*Records for this exercise*:
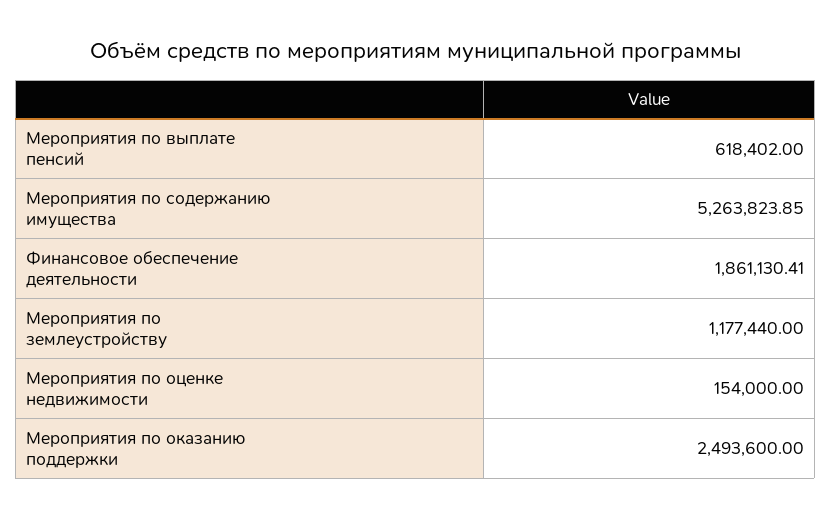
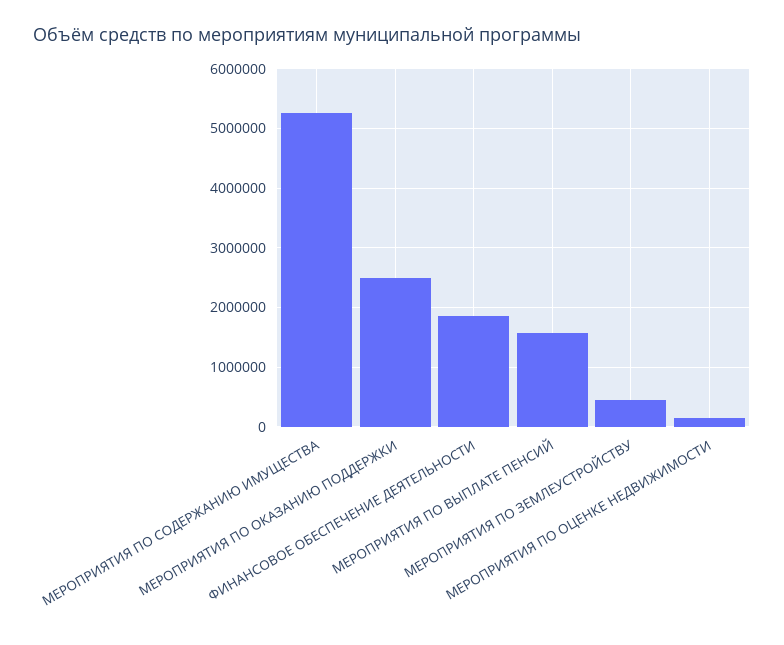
  {
-   "Мероприятия по выплате пенсий": 618402,
+   "Мероприятия по выплате пенсий": 1600000,
    "Мероприятия по содержанию имущества": 5263823.85,
    "Финансовое обеспечение деятельности": 1861130.41,
-   "Мероприятия по землеустройству": 1177440,
+   "Мероприятия по землеустройству": 400000,
    "Мероприятия по оценке недвижимости": 154000,
    "Мероприятия по оказанию поддержки": 2493600
  }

*Problem to solve*: Give the data again word for word, without pictures.

*Result of this task*:
  {
-   "Мероприятия по выплате пенсий": 618402,
+   "Мероприятия по выплате пенсий": 1600000,
    "Мероприятия по содержанию имущества": 5263823.85,
    "Финансовое обеспечение деятельности": 1861130.41,
-   "Мероприятия по землеустройству": 1177440,
+   "Мероприятия по землеустройству": 400000,
    "Мероприятия по оценке недвижимости": 154000,
    "Мероприятия по оказанию поддержки": 2493600
  }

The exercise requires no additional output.